- Born: September 22, 1970
- Died: January 31, 2018 (aged 47)
- Resting place: Northport Rural Cemetery (Northport, New York)
- Occupation: Artist

= William O'Connor (artist) =

American artist

William Matthew O'Connor (September 22, 1970 – January 31, 2018) was an American artist whose work appeared in role-playing games, books, video games and concept art.

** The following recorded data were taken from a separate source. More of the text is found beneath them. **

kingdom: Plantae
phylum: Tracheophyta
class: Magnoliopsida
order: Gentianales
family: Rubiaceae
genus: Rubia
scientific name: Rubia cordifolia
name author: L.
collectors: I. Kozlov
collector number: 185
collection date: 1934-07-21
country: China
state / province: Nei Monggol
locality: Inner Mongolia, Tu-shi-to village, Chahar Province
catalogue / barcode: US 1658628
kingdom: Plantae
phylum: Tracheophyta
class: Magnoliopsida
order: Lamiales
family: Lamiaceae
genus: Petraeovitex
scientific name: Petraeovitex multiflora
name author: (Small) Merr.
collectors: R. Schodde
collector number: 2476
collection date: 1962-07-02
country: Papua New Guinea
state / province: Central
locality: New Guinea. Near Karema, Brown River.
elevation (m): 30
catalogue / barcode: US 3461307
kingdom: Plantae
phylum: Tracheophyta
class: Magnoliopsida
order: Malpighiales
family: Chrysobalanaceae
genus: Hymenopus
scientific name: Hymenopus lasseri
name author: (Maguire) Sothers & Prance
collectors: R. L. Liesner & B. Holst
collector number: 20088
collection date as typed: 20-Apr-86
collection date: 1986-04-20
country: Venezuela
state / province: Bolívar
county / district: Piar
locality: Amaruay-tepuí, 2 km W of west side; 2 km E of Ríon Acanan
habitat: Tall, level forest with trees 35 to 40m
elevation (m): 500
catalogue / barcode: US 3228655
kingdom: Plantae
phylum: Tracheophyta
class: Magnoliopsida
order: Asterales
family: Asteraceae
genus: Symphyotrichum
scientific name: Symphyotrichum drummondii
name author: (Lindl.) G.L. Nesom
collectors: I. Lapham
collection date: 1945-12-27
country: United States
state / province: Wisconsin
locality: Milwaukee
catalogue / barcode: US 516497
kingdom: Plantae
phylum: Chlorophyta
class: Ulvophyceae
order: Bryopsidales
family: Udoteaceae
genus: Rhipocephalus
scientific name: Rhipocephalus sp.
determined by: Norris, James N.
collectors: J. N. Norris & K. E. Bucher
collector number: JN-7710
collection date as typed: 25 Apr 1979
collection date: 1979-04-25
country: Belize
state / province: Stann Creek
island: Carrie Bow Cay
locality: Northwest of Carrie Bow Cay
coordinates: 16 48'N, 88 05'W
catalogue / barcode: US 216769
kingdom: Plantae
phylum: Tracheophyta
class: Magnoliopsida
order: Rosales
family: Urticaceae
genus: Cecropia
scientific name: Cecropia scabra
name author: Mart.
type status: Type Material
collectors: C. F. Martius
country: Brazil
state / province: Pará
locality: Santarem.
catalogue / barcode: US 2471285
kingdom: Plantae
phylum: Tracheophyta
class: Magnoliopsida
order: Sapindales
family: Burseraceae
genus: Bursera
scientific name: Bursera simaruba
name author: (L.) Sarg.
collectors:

==Early life and education==
William O'Connor was born on Long Island, New York. He enrolled at the age of ten at the Huntington School of Fine Arts (HSFA), and after high school he attended Alfred University, where he earned a Bachelor of Fine Arts degree cum laude in 1992. He also enrolled in illustration programs at the School of Visual Arts and Parsons School of Design in Manhattan.

==Works==
William O'Connor produced interior illustrations for many Dungeons & Dragons books from 1995, and also cover art for the Living Greyhawk Gazetteer (2000). He also produced artwork for other games including several game systems by White Wolf, such as Ars Magica and Trinity. O'Connor produced a majority of the illustrations for the Star Wars New Essential Guide to Alien Species (2006).

He also wrote instructional art books, such as Dracopedia: A Guide to Drawing the Dragons of the World.

O'Connor was nominated for a Chesley Award in 2002, for Best Gaming-Related Illustration, for Respite card art, "Legend of the Five Rings".

O'Connor did artwork for Magic: The Gathering.